2 1/3 cups (9 1/2 oz.) unbleached all-purpose flour
1 Tbs. baking powder
1 tsp. baking soda
3/4 tsp. sea salt
2 tsp. ground cinnamon
1/2 tsp. ground nutmeg
1/2 tsp. ground cloves
1 cup fresh orange juice
1 1/2 tsp. grated orange zest
1/2 cup canola oil
3/4 cup (5 1/2 oz.) granulated sugar
1/2 cup (3 oz.) dark brown sugar
2 tsp. vanilla extract
1 cup (4 1/2 oz.) finely chopped walnuts
1/4 cup (1 1/2 oz.) candied ginger, finely chopped
2 cups (8 oz.) grated carrots
1/2 cup (2 1/2 oz.) raisins

Sugar Glaze:
1 cup powdered sugar
1 tsp. vodka
3–4 tsp. strained orange juice
1/4 tsp. almond extract

Sift together the flour, baking powder, baking soda, salt, cinnamon, nutmeg, and cloves. In another bowl, whisk together the orange juice, zest, canola oil, sugars, and vanilla extract. Add the dry ingredients to the wet mixture in 2 or 3 batches, beating with an electric mixer until just combined. Stir in the finely chopped walnuts, ginger, grated carrots, and raisins. Preheat the oven to 350°.

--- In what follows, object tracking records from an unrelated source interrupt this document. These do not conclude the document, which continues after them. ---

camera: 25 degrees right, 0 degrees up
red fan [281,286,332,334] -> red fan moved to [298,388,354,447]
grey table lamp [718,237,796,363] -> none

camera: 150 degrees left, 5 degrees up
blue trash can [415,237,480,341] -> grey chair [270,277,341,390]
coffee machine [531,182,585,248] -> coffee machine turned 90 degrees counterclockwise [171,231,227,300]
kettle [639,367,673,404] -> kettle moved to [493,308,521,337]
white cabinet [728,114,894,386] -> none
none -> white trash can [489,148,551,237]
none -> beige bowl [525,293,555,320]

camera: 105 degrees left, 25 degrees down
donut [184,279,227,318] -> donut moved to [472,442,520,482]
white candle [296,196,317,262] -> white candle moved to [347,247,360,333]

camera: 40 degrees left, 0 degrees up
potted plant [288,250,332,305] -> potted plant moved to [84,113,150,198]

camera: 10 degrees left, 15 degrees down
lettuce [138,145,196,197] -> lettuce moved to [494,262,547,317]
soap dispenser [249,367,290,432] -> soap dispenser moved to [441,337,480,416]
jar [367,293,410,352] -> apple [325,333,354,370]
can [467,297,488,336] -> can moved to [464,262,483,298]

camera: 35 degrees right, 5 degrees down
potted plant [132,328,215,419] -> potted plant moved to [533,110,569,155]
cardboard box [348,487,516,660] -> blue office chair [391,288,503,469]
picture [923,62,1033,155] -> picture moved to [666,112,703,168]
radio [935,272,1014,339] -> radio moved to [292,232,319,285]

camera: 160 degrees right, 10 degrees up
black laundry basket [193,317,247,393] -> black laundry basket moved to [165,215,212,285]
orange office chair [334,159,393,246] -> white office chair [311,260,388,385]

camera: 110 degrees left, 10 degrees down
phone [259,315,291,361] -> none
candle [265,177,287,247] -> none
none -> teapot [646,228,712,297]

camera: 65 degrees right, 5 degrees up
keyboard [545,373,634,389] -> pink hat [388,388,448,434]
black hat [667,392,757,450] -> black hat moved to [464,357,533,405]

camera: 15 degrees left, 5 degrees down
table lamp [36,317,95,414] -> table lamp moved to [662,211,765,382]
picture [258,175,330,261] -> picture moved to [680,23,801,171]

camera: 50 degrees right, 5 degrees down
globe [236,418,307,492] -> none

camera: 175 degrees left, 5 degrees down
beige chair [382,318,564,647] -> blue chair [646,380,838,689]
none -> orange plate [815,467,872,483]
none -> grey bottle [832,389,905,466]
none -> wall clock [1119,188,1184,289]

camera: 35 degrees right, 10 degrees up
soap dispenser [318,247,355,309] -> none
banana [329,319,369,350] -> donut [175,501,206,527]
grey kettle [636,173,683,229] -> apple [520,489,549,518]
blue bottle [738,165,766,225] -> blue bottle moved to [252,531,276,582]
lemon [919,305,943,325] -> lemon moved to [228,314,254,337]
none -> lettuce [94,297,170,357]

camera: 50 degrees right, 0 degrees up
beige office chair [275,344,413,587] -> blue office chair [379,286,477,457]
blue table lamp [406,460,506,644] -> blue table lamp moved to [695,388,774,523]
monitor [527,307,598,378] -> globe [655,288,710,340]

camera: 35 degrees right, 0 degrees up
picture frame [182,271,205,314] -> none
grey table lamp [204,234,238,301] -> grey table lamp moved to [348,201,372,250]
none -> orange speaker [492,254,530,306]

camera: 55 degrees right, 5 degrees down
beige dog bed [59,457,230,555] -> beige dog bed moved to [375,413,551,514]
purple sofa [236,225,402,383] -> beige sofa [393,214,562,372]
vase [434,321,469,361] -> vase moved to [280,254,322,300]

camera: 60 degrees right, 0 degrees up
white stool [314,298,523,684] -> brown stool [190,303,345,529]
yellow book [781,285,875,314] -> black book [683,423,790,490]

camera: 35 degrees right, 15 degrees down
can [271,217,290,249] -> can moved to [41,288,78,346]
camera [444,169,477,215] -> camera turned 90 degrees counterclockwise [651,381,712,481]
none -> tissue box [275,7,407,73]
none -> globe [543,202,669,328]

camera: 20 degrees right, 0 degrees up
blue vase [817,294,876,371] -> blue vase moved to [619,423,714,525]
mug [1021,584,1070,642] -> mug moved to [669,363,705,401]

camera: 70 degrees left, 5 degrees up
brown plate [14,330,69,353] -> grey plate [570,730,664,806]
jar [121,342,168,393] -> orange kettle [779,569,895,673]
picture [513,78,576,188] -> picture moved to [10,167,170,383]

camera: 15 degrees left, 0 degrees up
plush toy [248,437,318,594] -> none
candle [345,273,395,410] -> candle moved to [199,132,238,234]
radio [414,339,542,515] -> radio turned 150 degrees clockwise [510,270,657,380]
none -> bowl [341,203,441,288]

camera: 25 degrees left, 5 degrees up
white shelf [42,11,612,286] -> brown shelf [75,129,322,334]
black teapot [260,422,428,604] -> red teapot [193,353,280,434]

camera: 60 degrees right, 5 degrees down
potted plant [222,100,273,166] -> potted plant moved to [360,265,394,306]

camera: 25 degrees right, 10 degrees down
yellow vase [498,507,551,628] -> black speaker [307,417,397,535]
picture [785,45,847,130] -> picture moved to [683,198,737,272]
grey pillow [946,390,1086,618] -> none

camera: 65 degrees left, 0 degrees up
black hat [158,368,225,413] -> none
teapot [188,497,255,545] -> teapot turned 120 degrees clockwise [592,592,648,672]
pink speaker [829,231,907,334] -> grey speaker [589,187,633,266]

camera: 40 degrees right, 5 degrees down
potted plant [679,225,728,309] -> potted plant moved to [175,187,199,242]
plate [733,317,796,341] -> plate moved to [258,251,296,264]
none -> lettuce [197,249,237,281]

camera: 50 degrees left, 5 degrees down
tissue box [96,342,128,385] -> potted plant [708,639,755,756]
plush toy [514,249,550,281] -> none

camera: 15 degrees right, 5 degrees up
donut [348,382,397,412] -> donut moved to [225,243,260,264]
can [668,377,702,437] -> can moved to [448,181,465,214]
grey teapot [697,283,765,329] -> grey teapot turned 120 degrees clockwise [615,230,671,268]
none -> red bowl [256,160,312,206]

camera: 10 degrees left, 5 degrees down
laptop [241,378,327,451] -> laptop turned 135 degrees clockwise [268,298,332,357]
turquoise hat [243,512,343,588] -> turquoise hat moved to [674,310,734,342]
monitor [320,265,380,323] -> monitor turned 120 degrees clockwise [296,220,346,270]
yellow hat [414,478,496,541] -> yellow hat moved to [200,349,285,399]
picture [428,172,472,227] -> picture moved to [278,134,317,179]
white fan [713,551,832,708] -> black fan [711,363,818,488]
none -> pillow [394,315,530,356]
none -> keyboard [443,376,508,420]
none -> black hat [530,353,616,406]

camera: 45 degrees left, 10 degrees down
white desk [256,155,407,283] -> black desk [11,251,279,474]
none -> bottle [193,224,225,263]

Oil two round cake pans and line the bottoms with oiled parchment. Spoon the batter evenly into the pans and bake the cakes for 40 to 45 minutes, or until a toothpick inserted in the center comes out clean. Cool the cakes before removing them from the pans.

Combine the powdered sugar in a bowl with the vodka, 3 teaspoons orange juice, and the almond extract. Stir until the sugar is dissolved. If the mixture is more a paste than a sauce, add more orange juice. You should have a smooth glaze that pours slowly from a spoon. This amount is sufficient to glaze 1 cake generously or to make light swirls over 2 cakes. Drizzle the glaze over the cakes, letting it drip down the sides. Allow the glaze to dry before covering the cakes.

My favorite way to finish these cakes is with that citrusy sugar glaze. But the cakes can also be dusted with powdered sugar or garnished with a spoonful of crème fraîche. Or you can make your favorite frosting and put together a layer cake.

Even though this moist cake keeps well for several days if covered tightly with plastic wrap, you will have a hard time keeping it that long.